Ils trouent la mémoire, ils révèlent, se vantent. Disent que par eux la vie vaut d’être vécue, même s’ils sont infimes, insignifiants, ou paraissant tels. On ne peut en réalité les juger à la mesure des autres moments ou aspects d’existence. En tout cas, c’est à eux qu’il faut revenir. C’est pour eux, peut-être, qu’a un sens le « il faut ». Tout d’abord s’adresser aux premiers, ceux de l’enfance. C’est d’elle qu’arrivent les images suspendues, détachées, lumineuses, celles qui font saisir la logique de la foudre. Il faut et il suffit, peut-être, que l’image soit détachée, séparée par son propre choix des autres images, et du flux qui les portait.

 

J’ai cinq ans. Je vois une bicyclette avancer dans une rue vide, en bas d’une terrasse blanche. Un arbre, un marronnier, sans doute. Je regarde de toutes mes forces celui qui vient sur la bicyclette.

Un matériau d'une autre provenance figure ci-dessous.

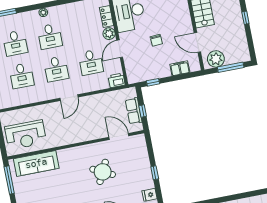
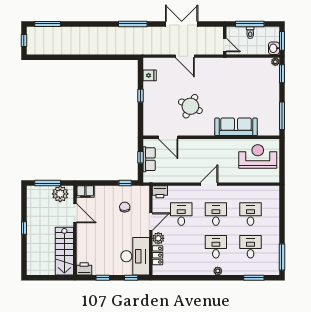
chair: (156, 40) -> (125, 207), moved
filing cabinet: (180, 68) -> (85, 192), moved
sofa: (36, 163) -> (236, 127), moved

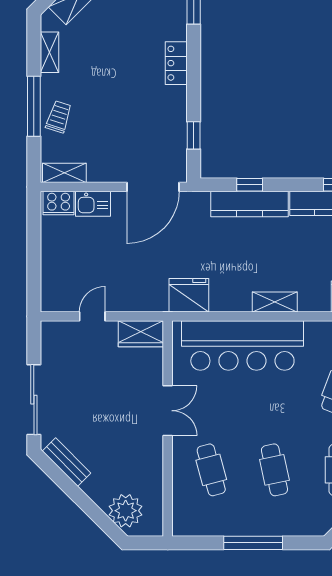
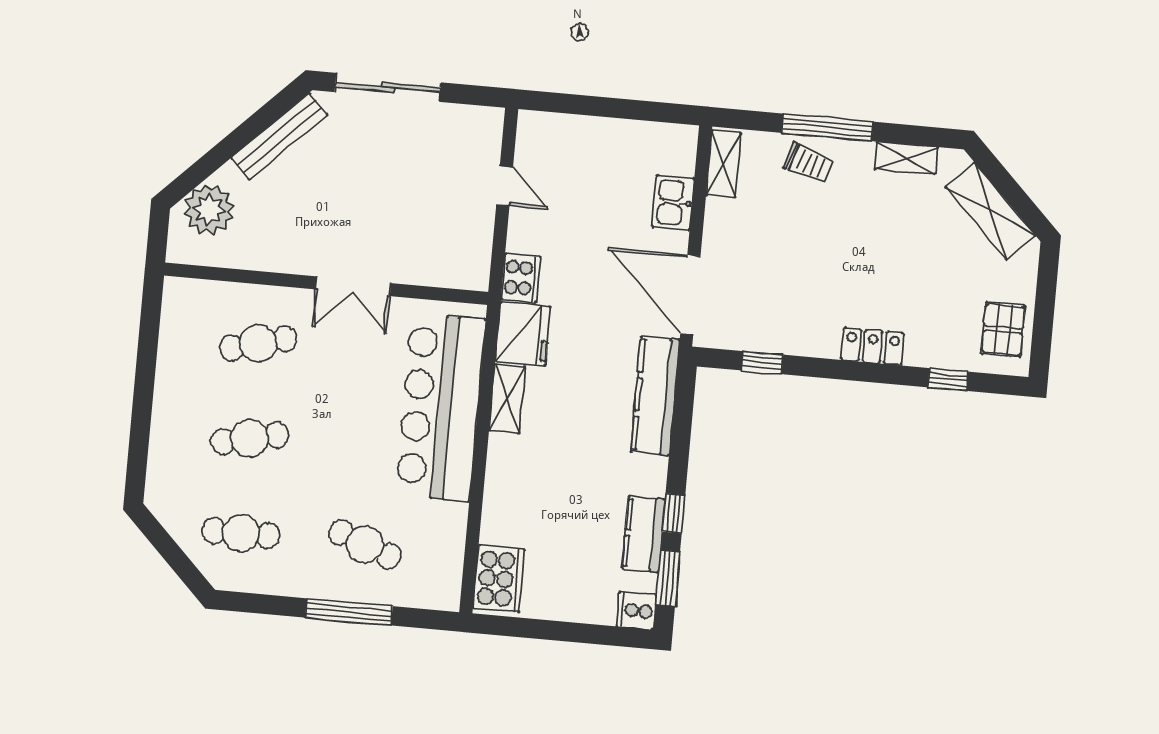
window: (250, 185) -> (674, 513), moved
cooker: (59, 203) -> (521, 278), moved, turned 180
kitchen counter: (249, 204) -> (655, 396), moved
shelving: (275, 302) -> (507, 399), moved
wardrobe: (141, 334) -> (472, 257), removed
bench: (67, 462) -> (279, 136), width x1.36
window: (253, 543) -> (143, 396), removed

Je ne le vois plus aujourd’hui, plus du tout. Une petite bicyclette s’avance seule, comme un cheval qui gagne la course sans cavalier, certaines années, sur la place, à Sienne. Ce qui portait alors l’image et l’isolait de l’avant de l’autour et de l’après était sans aucun doute la force du regard – amour, fascination, attente. Et c’est une autre force, agissant sur les images inscrites dans la tête, mais cette fois sous forme d’oubli, qui a peu à peu dissous la chair du très jeune cycliste et l’a fondue au métal de sa monture, devenue de la sorte capable de se promener seule dans le collimateur de la mémoire. En admettant qu’il s’agisse de mémoire et non d’un fragment inventé. Image de rêve ? Puisque c’est le rêve qui possède la recette, qui détache, fait apparaître, sur fond de nuit, l’image précieuse, née de rien.

 

Rêves d’enfance se résumant à un instant, qui s’est aussitôt inscrit, réclamant sa place, sans qu’il soit possible de saisir ce qui le rend si sûr de soi :

 

Une femme vêtue d’une longue robe grise me tient au bout de ses bras tendus devant elle, au bord d’un lac, à la nuit tombante, dans un rêve récurrent. Comme à un signal donné, elle écarte les bras à la façon d’un automate, et je tombe verticalement dans l’eau noire du lac. Je n’ai pas peur. C’est la nuit des rêves qui s’ouvre.

 

Autre rêve, même époque. Embrasure d’une fenêtre. Il s’agit de se laisser glisser lentement contre un des angles. Cela s’appelle « s’exercer à mourir ». Pendant l’un des exercices la mort survient : le corps glisse doucement jusqu’à terre, tandis que les autres continuent. Ces descentes se font à plusieurs, comme dans un cours de gymnastique, et celui qui descend subit l’expérience : celle d’un espace très vaste franchi d’un seul coup en chute libre, déperdition consentie comme d’une liquéfaction dans la partie centrale du corps.

 

Il est aussi d’autres instants, diurnes et lumineux.

 

Ainsi, l’heure du déjeuner, terrasse très vaste, très blanche, soleil à pic ; la petite table ronde en bois vert à l’ombre du parasol porte une assiette remplie de fraises. Je sens l’odeur des fraises. J’entends la voix : c’est la voix maternelle. Elle vient de l’intérieur des pièces à travers l’air, avance dans l’air comme un tissu ondoyant, elle va rester longtemps encore avant de s’éteindre. Je l’entends encore.